Szalai trainiert beim U-23-Team

Dass nach dieser Aktion, für die es im professionellen Fußball nur wenige Beispiel gibt, nicht von heute auf morgen wieder alles gut sein kann, wissen auch die Mainzer. „Jedem muss bewusst sein, was da passiert ist“, sagt Schröder, der zudem betonte, man habe der Mannschaft ihre Verantwortung für den Verein klargemacht. Die im Fall Szalai gezeigte Solidarität müsse das Team nun auch auf dem Spielfeld zeigen – „das ist der Anspruch“.

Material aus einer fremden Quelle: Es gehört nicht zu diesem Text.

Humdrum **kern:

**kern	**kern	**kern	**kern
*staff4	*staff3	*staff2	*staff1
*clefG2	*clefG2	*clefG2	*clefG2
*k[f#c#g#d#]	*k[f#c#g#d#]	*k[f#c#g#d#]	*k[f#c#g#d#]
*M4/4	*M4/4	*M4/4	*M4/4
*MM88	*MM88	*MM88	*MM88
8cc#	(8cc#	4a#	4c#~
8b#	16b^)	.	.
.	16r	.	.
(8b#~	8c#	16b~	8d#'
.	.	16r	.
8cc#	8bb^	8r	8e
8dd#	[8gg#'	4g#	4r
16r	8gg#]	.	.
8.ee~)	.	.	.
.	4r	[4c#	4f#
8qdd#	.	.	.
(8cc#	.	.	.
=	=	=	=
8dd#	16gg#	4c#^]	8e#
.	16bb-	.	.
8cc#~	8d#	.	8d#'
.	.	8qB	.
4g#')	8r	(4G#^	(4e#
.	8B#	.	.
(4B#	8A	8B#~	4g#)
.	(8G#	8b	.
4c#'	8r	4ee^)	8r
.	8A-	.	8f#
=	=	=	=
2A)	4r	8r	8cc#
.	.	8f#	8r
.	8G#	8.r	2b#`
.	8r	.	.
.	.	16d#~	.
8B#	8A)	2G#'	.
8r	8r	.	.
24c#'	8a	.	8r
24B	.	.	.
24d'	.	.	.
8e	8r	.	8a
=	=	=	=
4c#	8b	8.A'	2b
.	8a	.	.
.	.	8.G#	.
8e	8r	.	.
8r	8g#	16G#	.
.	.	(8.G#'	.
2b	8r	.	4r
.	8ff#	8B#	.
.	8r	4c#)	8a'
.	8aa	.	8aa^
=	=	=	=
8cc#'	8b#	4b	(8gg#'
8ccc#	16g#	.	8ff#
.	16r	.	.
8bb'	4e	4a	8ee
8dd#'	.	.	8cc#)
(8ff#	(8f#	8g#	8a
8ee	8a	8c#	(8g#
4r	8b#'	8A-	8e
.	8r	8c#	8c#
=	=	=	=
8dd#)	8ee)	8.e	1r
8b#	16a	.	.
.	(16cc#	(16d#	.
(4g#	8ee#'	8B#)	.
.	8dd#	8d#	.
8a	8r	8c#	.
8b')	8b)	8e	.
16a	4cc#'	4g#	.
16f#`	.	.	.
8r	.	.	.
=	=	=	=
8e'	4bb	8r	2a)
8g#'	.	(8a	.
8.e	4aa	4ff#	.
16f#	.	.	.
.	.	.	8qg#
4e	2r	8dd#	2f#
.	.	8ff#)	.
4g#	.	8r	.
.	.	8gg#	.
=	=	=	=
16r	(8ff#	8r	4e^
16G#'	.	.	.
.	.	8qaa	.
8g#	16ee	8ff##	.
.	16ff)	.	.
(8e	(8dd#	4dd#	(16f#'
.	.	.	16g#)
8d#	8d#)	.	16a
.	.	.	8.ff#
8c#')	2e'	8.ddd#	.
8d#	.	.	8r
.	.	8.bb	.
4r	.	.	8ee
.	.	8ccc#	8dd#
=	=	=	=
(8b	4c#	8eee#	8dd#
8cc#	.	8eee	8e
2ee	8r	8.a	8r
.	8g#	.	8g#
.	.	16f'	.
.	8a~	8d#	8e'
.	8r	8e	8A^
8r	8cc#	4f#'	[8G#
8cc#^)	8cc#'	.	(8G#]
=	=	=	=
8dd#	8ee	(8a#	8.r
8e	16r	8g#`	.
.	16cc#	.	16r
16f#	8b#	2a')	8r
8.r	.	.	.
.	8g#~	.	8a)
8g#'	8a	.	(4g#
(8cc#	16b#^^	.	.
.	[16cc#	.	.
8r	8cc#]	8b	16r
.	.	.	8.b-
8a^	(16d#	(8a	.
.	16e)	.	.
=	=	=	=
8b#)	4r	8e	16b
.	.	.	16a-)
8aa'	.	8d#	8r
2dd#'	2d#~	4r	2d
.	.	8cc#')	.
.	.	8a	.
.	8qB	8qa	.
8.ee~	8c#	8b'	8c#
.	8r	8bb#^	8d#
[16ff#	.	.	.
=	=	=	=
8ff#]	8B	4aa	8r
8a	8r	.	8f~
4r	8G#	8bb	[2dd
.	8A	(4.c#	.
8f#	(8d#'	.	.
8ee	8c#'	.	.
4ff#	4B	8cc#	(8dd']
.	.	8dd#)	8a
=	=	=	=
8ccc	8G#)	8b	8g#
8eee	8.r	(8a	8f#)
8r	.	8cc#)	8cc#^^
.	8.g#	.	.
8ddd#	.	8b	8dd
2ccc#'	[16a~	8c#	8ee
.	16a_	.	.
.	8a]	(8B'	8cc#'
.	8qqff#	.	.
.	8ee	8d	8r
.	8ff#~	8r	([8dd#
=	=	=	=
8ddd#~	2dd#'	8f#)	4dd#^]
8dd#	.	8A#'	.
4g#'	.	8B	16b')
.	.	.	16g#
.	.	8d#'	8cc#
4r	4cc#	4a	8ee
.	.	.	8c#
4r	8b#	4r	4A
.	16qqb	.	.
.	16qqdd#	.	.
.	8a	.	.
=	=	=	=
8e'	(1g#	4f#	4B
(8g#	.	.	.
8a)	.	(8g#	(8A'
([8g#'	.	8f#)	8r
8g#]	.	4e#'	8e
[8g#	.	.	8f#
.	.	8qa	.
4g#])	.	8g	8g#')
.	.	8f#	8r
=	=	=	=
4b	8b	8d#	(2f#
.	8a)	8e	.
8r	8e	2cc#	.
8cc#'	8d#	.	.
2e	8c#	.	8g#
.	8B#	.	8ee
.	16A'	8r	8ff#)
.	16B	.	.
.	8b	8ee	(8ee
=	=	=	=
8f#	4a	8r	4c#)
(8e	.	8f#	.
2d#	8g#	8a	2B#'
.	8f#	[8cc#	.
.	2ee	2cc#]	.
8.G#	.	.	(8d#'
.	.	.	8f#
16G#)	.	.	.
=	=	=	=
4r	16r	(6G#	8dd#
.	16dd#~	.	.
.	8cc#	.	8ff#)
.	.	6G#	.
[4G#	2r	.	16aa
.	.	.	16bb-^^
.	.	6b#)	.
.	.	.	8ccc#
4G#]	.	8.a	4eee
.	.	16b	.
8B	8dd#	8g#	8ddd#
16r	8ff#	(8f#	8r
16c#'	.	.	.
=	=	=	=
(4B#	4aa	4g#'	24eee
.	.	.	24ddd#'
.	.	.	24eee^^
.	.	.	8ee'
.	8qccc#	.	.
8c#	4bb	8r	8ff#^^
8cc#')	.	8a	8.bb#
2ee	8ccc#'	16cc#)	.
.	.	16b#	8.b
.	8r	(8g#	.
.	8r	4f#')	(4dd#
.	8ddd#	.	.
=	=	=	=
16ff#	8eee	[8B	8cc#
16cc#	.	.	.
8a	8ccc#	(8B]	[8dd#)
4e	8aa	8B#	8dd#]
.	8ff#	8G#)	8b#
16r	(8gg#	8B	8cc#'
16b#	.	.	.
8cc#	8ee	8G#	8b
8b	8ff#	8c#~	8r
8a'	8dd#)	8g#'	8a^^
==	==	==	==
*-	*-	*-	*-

Adam Szalai, dessen Berater sich über die Freistellung „fassungslos“ zeigte („Weder auf noch neben dem Platz hat sich Adam etwas zu Schulden kommen lassen. Das kann nicht akzeptiert werden“) wird aus der Ferne verfolgen, ob das nach dieser turbulenten Woche gelingt. An dessen Status des Aussortierten änderte nämlich auch der Aufstand der Kollegen nichts. Er trainierte am Donnerstag erstmals mit dem U-23-Team des FSV. Vorläufig. Denn ausgestanden ist die Sache wohl noch lange nicht. „Wir werden standhaft bleiben und durchsetzen, dass Adam nächste Woche wieder am Mannschaftstraining teilnehmen darf“, sagte Szalais Berater Oliver Fischer am Donnerstag den Zeitungen der VRM-Gruppe.